The
Beauty of the Uncertain
There is nothing more rhetorical
than a pose, that decided effort to transcend the contingency of one’s face and
posture by means of an eidos, a
vehicle whereby the corporeal, the instantaneous, the fungible aspire to the
condition of an eternal Platonic idea. In spite of the historical impact of
different forms of the anti-portrait (the uncontrollable image of Robert Frank
or the zoological passion of Diane Arbus for the singularity of the camera), social
habits and professional photographic practice continue to adhere to the
pictorial expectation of capturing an idealized “I”: the care lavished on the
image and its lighting, the precise coordination of eye and shutter finger, and
above all the productive self-censoring of the photographic subject. All these
forces conspire to constitute a sublimated emissary that conceals and
fabricates, in the face of the camera, a controlled appearance, an artifact of subjectivity. One stops and appears before
the camera, one pauses,1 greeting it as a servant approaches his
master.
In this aspect,
as in many others, the transition from analog and chemical photography
to the illusionism of digital photography has only radicalized the most
ordinary photographic custom: whereas the destruction of a photograph used to
entail a certain magical disquiet (ultimately, the cutting or tearing of a
snapshot suggested a furious slaughter), the ease of eliminating files from
digital devices has empowered photographic subjects to exercise police-state
control over the beauty and fitness of their faces. The portrait, even when
taken for bureaucratic purposes, must seem like just another kind of perfume:
an effective concealment of our fragile, neurotic condition,
that of bodies subjected to a gaze and haunted by the fear of
identification.
If a pose has a
symbolic and culturally constructed quality, a gesture, on the other hand, is
an almost organic aspect of our appearance in the presence of others: a clue,
no less revealing than the silver bromide of a vintage photograph, of an atomic
fact in the endless chain of events that make up the world.
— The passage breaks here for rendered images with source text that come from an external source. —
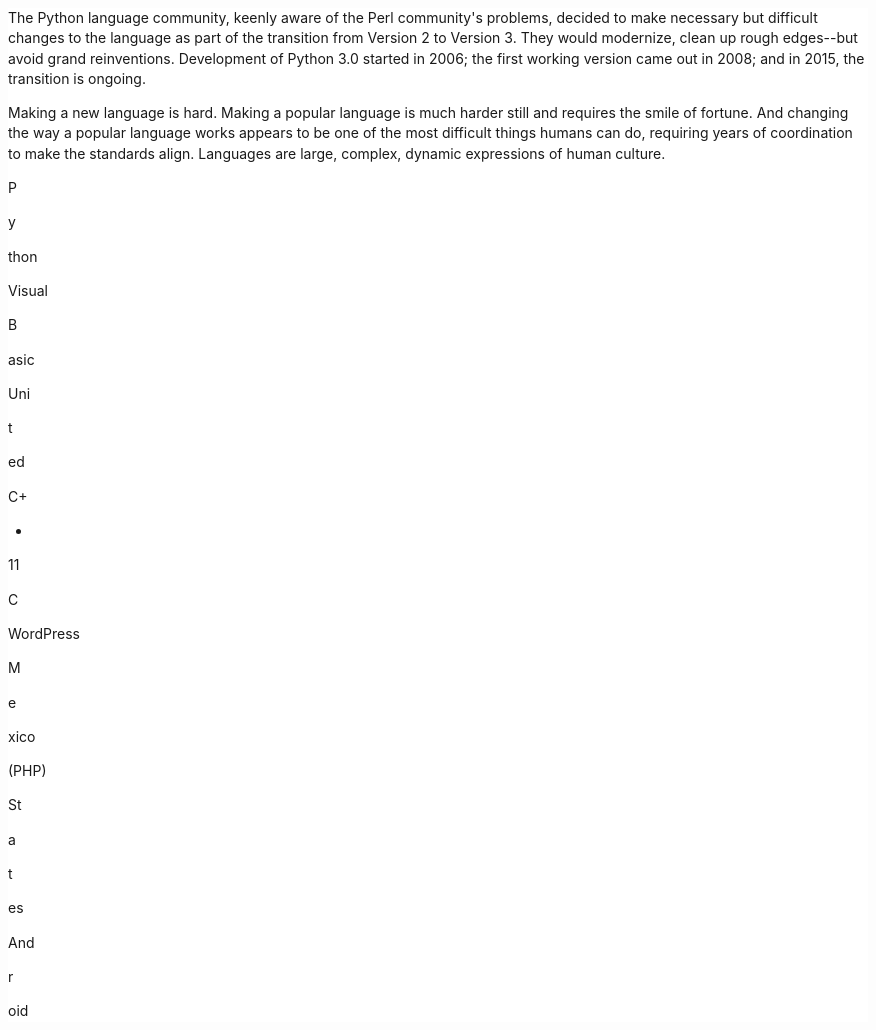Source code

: The Python language community, keenly aware of the Perl community's problems,
decided to make necessary but difficult changes to the language as part of the
transition from Version 2 to Version 3. They would modernize, clean up rough
edges--but avoid grand reinventions. Development of Python 3.0 started in
2006; the first working version came out in 2008; and in 2015, the transition
is ongoing.

Making a new language is hard. Making a popular language is much harder still
and requires the smile of fortune. And changing the way a popular language
works appears to be one of the most difficult things humans can do, requiring
years of coordination to make the standards align. Languages are large,
complex, dynamic expressions of human culture.

P

y

thon

Visual

B

asic

Uni

t

ed

C+

+

11

C

WordPress

M

e

xico

(PHP)

St

a

t

es

And

r

oid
In this case it
betrays the relation between the “movement of the body and limbs as an
expression of feeling.”2 The
eminently corporeal nature of the gesture is even written into its etymology: gestus, in Latin, means a “bearing or
movement of the body,” implying (through the whole range of its derivations in
Spanish, including gesta [‘exploit’]
and gerencia [‘management’]), the
particularly concrete character of the verb gerĕre,
which means to conduct or carry on business, as well as to show an expression.3 Whereas the pose is a lofty conveyance
of meaning, the gesture is an uncontrollable betrayer.
The images
produced by Yvonne Venegas tend to be betrayals: efforts to snap the shutter a
split second before or after the subject’s awareness takes control of the
image. This untimeliness is on various occasions a fruit of parasitism:
capturing one model while being photographed by another, the eruption of the
lens standing in an unresolved parallax against a scene constructed by someone
else. In other images, the gesture emerges out of a kind of counter-discipline:
an attempt to accompany with the scalpel of exposure a movement of fatigue,
fear, or dejection. This is a book whose beauty resides in images imbued with
the fragility of the uncertain: intermediate moments, subjugated acts, plays of
blindness, abjurations of spectacle. A game that is
rendered more radical by the fact that Yvonne Venegas uses only 6-x-7-cm
black-and-white film, the standard medium of that hand-to-hand combat whereby
modern photography, by means of the camera, –witness and possessor of
their weight and soul–, left a physical, chemical trace of the shadows it
captured.
Gestus appears to hang in a
narrow passage between life and death, the moment of exposure that every
photographic encounter entails. It is in this sense that the movement of a
branch against the cityscape is comparable to the movement of the head or the
blinking of an eye: it is an encounter with another “shutter,” the one that
closed on figurative ambitions and opened up on a moment without expectations,
a slice of abandonment. This is why the comparison with the patience of objects
and the table of instruments applies to the photographer: perhaps they are
figurations of the distance and silence required by all thought.
Cuauhtémoc Medina
1 The etymology of the word could
not be more eloquent. Spanish posar,
according to Corominas, derives from Late Latin pausare (‘cease, stop’). In this sense, it shares meaning with the
idea of the “presentation” of our ontology. See Joan Corominas, Breve diccionario etimológico de la lengua
castellana (Madrid: Gredos, 1990), p. 470.
2 See “gesture” 3.b, in The Compact Edition of the Oxford English
Dictionary. Complete Text Reproduced Micrographically (Oxford: Oxford
University Press, 1971), volume I, p. 1136.
3 Corominas, Breve diccionario etimológico, p. 296.